The positive side of the batteries, or cathode, was made from titanium disulfide, a material that Whittingham and his team had discovered could make lightweight batteries with a high voltage. The negative side, or anode, was made of an alloy of lithium metal and aluminum. The aluminum was added to the mix after batteries with pure lithium anodes sparked a series of laboratory fires.
Batteries have a limited shelf life because the chemicals inside them can react and irreversibly degrade the battery’s performance, even when it is not used.
A typical alkaline battery has a shelf life of around 10 years. Lithium metal is much more reactive than the materials used in alkaline batteries, so the stability of the 1978 Exxon batteries is particularly impressive, said Paul Albertus, a battery expert at the University of Maryland in College Park.
“It’s not easy to make [a battery] that lasts that long,” he said.
Exxon commercialized the battery recipe in 1976 and produced small batches for a Swiss clockmaker who used them in solar rechargeable timepieces.
Ultimately, the specific battery design didn’t see widespread use. It was eventually supplanted by the lithium-ion design enabled by the discoveries of Whittingham’s co-Nobel Prize winners, John B. Goodenough and Akira Yoshino.
But the long shelf life of the Exxon batteries gives hope for the stability of lithium batteries in general, Whittingham said. “That now gives you a message: Good lithium batteries -- I won’t say will last forever -- but they will last for a very, very long time,” he said.

--

▶ _Exercise task_:
Please answer these questions from the battery text, one answer per line, with each marked the same way as its question.
(a) What was the anode of the batteries made of?
(b) About how long is the shelf life of a typical alkaline battery?
(c) For whom did Exxon produce small batches of the battery?
The lines that come after the battery text are separate material.

▶ _Recorded information_:
--

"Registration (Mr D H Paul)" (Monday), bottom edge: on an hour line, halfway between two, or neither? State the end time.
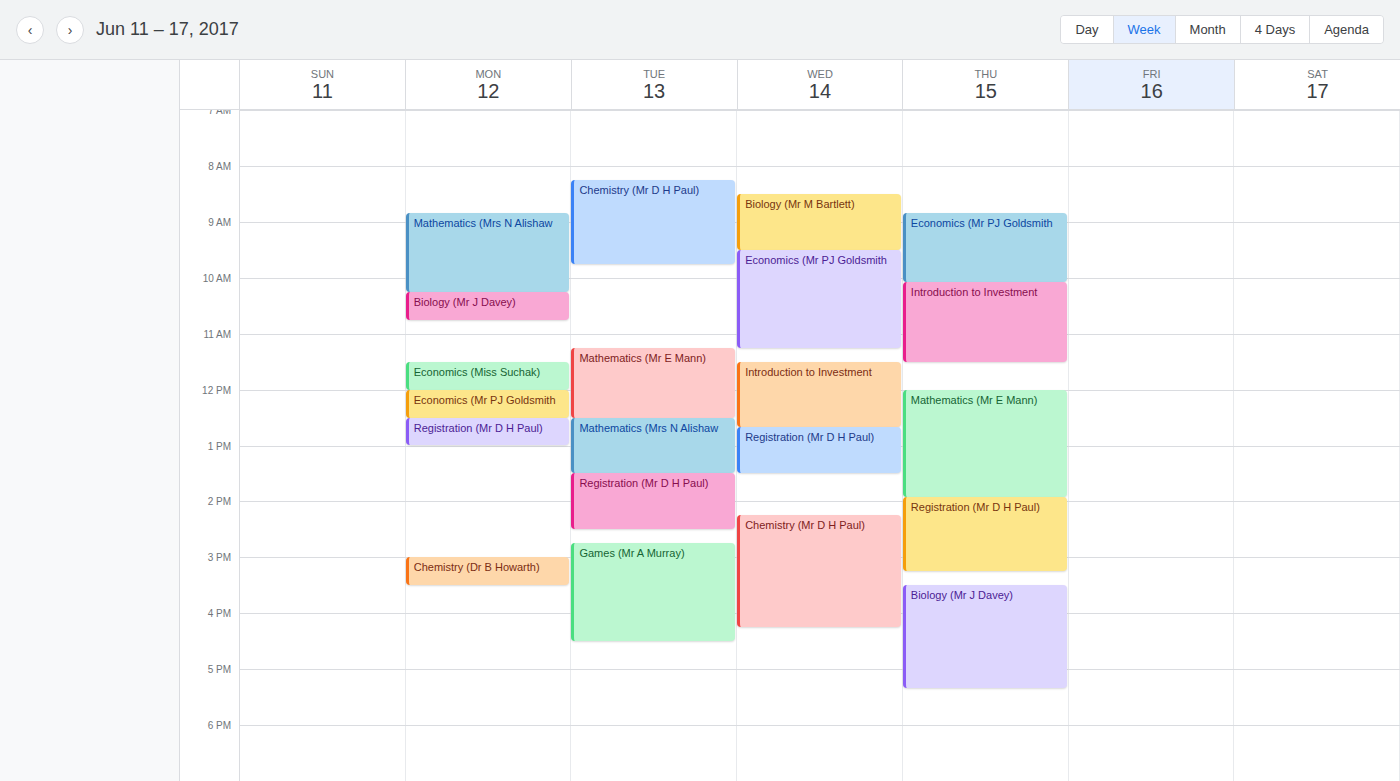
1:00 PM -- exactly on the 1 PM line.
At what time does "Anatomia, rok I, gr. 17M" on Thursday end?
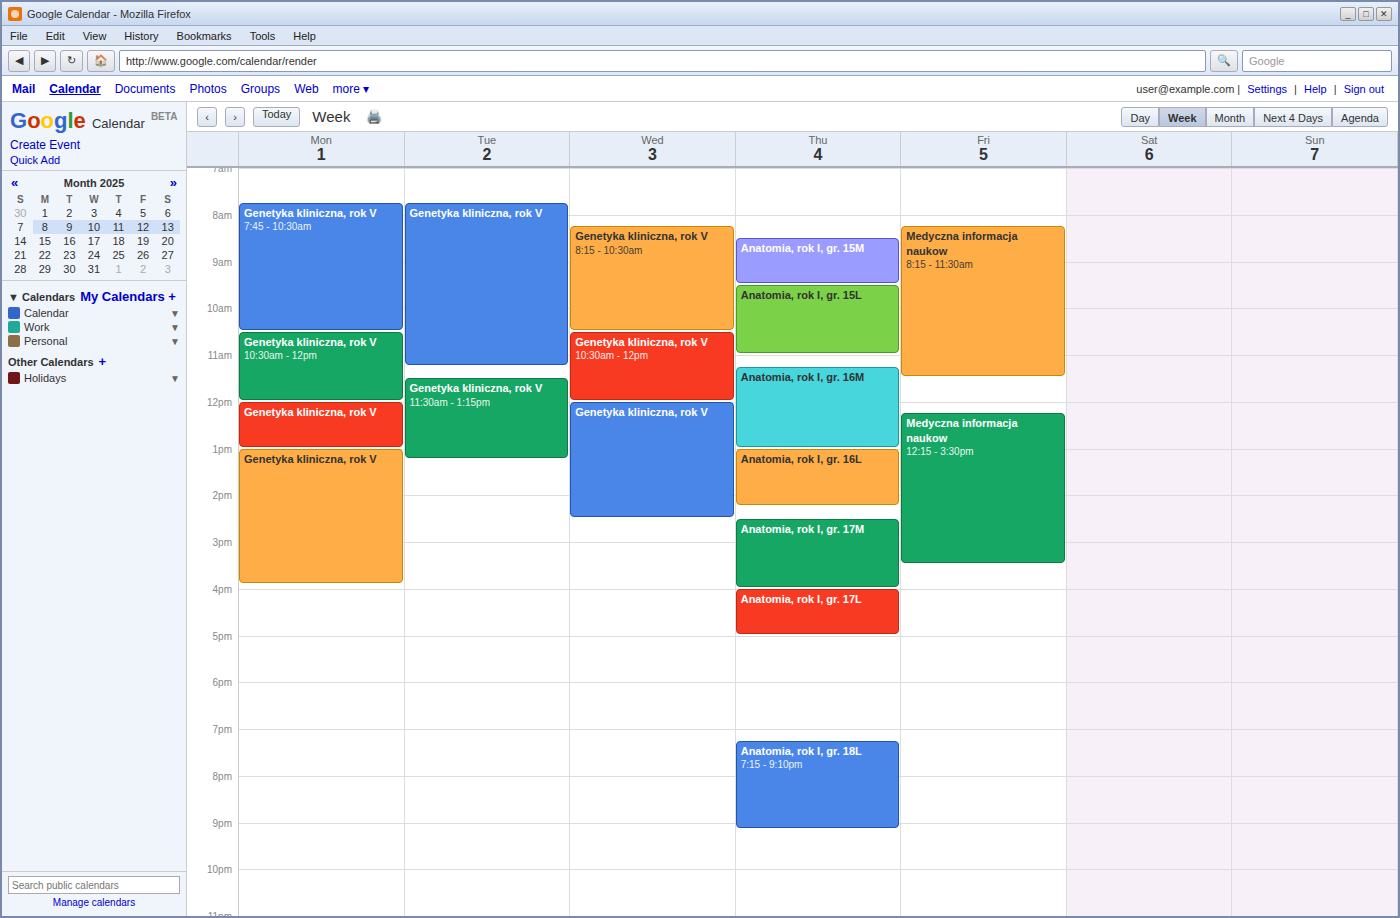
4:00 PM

--

▶ _Task output_:
(a) An alloy of lithium metal and aluminum.
(b) Around 10 years.
(c) A Swiss clockmaker.